* [Work to be completed]: Give back only the lines in the records below from the one with "pinky dip: (696, 251)" to the one with "pinky tip: (753, 803)", both inclusive, word for word.

* [Data for this exercise]:

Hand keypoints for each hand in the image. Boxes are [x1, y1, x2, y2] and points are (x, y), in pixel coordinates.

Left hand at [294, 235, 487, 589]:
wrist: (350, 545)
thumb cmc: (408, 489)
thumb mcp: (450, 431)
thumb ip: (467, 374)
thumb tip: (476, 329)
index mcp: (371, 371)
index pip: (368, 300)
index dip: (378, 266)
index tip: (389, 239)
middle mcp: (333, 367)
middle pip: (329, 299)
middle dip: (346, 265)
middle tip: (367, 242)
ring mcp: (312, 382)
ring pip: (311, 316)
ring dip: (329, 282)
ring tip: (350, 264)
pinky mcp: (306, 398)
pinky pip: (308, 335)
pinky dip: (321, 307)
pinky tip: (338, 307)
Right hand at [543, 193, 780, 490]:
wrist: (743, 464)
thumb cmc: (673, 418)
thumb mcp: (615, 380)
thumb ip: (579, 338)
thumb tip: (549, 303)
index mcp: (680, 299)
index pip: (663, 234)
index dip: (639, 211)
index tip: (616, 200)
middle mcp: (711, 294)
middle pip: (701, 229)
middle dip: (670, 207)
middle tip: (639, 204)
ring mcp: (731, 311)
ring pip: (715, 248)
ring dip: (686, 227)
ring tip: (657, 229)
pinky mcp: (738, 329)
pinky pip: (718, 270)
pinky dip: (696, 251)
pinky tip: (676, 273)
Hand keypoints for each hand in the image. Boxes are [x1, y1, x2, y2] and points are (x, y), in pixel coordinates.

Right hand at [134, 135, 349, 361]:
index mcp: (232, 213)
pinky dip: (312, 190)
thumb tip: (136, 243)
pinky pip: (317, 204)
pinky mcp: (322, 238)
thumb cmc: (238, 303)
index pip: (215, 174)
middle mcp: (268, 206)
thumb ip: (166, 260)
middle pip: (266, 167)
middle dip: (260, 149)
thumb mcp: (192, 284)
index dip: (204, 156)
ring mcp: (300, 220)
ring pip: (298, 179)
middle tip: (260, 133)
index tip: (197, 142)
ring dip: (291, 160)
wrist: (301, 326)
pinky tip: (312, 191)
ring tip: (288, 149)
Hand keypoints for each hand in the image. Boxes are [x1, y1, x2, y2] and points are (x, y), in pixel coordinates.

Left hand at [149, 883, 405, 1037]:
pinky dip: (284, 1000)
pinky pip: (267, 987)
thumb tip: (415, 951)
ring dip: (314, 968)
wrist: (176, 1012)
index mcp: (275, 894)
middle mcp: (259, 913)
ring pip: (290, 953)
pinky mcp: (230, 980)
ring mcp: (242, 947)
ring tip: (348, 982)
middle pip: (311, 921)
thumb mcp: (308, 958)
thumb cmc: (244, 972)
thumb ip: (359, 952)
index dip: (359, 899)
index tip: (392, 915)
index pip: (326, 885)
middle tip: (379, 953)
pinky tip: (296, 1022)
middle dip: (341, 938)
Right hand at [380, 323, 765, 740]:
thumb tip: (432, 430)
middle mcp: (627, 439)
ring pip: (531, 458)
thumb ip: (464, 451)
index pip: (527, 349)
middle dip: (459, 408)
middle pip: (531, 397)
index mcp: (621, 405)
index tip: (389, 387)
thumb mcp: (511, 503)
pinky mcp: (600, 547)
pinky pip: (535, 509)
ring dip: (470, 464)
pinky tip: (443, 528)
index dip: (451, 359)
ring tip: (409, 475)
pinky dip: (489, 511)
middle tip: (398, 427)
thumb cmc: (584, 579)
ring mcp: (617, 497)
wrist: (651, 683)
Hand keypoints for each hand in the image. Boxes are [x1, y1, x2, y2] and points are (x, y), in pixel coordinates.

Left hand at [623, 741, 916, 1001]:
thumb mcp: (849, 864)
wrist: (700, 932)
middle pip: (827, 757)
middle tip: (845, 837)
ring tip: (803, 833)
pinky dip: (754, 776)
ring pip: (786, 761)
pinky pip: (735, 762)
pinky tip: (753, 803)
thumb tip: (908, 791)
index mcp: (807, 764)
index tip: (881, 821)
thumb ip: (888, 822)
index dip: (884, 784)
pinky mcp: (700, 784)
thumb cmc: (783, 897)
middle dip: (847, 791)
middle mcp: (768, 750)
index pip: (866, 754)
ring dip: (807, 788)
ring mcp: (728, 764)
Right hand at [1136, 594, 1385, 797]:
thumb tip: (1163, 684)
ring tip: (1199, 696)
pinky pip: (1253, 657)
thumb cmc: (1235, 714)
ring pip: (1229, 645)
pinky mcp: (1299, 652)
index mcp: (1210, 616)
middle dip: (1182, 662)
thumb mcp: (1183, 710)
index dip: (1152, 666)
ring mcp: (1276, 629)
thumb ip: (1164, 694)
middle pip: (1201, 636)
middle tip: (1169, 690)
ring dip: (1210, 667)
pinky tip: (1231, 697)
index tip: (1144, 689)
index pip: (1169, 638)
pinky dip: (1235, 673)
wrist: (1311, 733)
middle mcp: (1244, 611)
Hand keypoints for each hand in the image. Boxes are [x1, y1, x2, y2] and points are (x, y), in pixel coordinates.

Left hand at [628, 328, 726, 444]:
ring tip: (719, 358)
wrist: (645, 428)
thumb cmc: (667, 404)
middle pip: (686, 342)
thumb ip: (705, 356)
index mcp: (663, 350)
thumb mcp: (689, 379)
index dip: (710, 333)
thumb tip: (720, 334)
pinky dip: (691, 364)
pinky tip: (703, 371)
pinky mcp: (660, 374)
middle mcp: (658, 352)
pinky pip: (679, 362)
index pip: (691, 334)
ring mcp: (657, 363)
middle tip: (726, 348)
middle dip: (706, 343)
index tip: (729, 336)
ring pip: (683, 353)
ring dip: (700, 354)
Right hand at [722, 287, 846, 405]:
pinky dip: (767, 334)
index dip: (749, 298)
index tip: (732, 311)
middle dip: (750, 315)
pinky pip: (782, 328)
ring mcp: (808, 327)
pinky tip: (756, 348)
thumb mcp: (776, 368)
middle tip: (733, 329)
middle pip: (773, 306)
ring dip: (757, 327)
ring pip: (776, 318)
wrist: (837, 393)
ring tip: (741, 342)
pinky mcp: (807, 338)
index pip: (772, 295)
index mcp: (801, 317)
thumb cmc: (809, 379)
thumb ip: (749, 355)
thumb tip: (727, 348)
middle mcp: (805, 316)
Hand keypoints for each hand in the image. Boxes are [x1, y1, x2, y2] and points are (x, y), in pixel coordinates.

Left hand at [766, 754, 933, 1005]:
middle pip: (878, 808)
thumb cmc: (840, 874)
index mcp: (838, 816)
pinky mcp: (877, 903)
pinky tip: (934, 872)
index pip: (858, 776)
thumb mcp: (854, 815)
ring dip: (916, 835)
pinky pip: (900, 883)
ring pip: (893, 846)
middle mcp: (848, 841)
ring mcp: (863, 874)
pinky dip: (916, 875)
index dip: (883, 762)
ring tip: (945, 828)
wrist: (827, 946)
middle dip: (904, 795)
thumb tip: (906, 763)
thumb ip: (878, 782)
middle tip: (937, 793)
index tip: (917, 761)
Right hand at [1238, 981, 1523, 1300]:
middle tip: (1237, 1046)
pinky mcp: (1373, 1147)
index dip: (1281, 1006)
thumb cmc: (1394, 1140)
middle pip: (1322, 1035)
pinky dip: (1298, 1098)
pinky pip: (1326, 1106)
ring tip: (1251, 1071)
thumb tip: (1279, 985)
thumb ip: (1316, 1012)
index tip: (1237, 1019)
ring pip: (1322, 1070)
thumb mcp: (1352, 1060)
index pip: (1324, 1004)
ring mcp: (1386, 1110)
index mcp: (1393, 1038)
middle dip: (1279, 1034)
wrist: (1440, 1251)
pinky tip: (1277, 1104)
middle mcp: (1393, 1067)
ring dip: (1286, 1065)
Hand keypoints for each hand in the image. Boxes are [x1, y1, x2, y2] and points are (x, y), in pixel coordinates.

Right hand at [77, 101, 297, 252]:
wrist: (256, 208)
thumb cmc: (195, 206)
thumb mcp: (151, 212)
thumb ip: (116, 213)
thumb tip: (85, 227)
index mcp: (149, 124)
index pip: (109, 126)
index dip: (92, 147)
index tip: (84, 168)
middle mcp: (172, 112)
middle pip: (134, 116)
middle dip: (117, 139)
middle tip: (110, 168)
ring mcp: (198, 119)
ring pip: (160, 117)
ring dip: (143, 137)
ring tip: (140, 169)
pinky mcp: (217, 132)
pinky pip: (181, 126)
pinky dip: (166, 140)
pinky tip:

* [Solution for this problem]:
pinky dip: (696, 251)
pinky tip: (676, 273)
Hand keypoints for each hand in the image. Boxes are [x1, y1, x2, y2] and points are (x, y), in pixel coordinates.

Right hand at [134, 135, 349, 361]:
index mcp: (232, 213)
pinky dip: (312, 190)
thumb tip: (136, 243)
pinky pip: (317, 204)
pinky mcp: (322, 238)
thumb cmc: (238, 303)
index pip: (215, 174)
middle mcp: (268, 206)
thumb ip: (166, 260)
middle pip: (266, 167)
middle dip: (260, 149)
thumb mcp: (192, 284)
index dip: (204, 156)
ring mcp: (300, 220)
ring pip: (298, 179)
middle tip: (260, 133)
index tip: (197, 142)
ring dip: (291, 160)
wrist: (301, 326)
pinky tip: (312, 191)
ring tip: (288, 149)
Hand keypoints for each hand in the image. Boxes are [x1, y1, x2, y2] and points are (x, y), in pixel coordinates.

Left hand at [149, 883, 405, 1037]:
pinky dip: (284, 1000)
pinky pip: (267, 987)
thumb tip: (415, 951)
ring dip: (314, 968)
wrist: (176, 1012)
index mcp: (275, 894)
middle mcp: (259, 913)
ring pip: (290, 953)
pinky mcp: (230, 980)
ring mcp: (242, 947)
ring tip: (348, 982)
middle pip: (311, 921)
thumb mcp: (308, 958)
thumb cmc: (244, 972)
thumb ip: (359, 952)
index dip: (359, 899)
index tip: (392, 915)
index pip: (326, 885)
middle tip: (379, 953)
pinky tip: (296, 1022)
middle dip: (341, 938)
Right hand at [380, 323, 765, 740]:
thumb tip: (432, 430)
middle mcp: (627, 439)
ring pip: (531, 458)
thumb ip: (464, 451)
index pip: (527, 349)
middle dip: (459, 408)
middle pip: (531, 397)
index mcp: (621, 405)
index tip: (389, 387)
thumb mcp: (511, 503)
pinky mcp: (600, 547)
pinky pip: (535, 509)
ring dip: (470, 464)
pinky tip: (443, 528)
index dip: (451, 359)
ring tip: (409, 475)
pinky dip: (489, 511)
middle tip: (398, 427)
thumb cmc: (584, 579)
ring mcp: (617, 497)
wrist: (651, 683)
Hand keypoints for each hand in the image. Boxes are [x1, y1, x2, y2] and points are (x, y), in pixel coordinates.

Left hand at [623, 741, 916, 1001]:
thumb mcp: (849, 864)
wrist: (700, 932)
middle pip: (827, 757)
middle tip: (845, 837)
ring tip: (803, 833)
pinky dip: (754, 776)
ring pip: (786, 761)
pinky pip: (735, 762)
pinky tip: (753, 803)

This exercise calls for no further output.